● DATA EXTRACT
——————

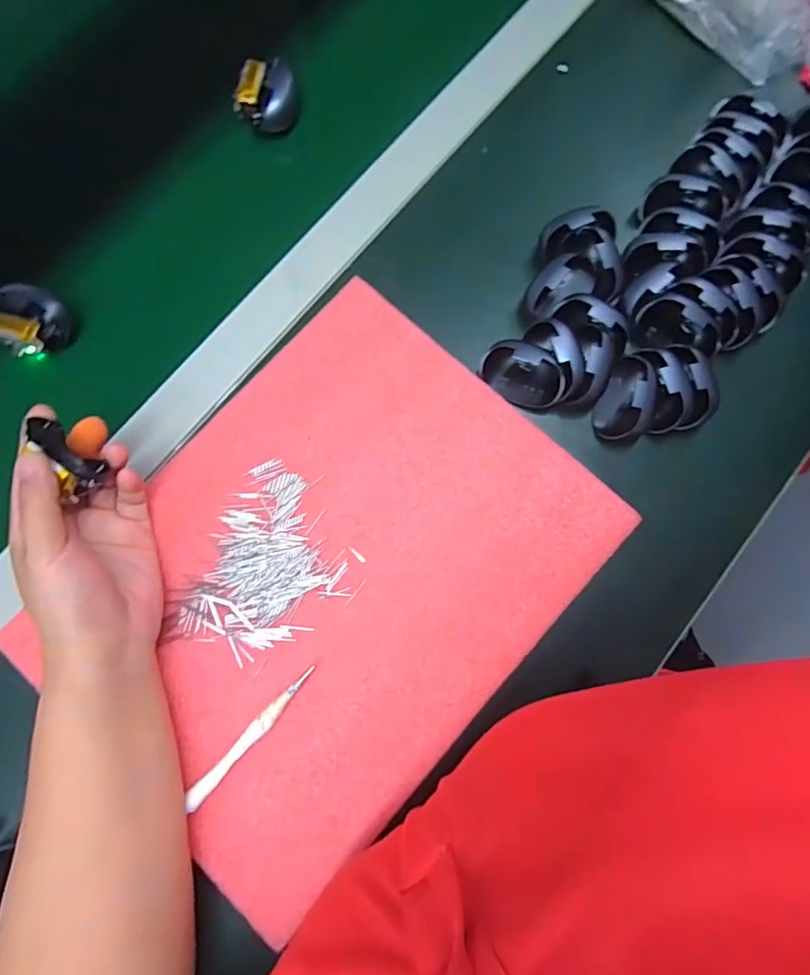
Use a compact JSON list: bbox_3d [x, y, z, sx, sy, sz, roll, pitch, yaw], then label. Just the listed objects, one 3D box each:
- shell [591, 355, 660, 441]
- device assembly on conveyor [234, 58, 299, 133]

——————

● AIM OF THE TASK
When you write out the material, keep every line exact and leave out each picture.

● PROBLEM SOLUTION
Use a compact JSON list: bbox_3d [x, y, z, sx, sy, sz, roll, pitch, yaw], then label. Just the listed objects, one 3D box each:
- shell [591, 355, 660, 441]
- device assembly on conveyor [234, 58, 299, 133]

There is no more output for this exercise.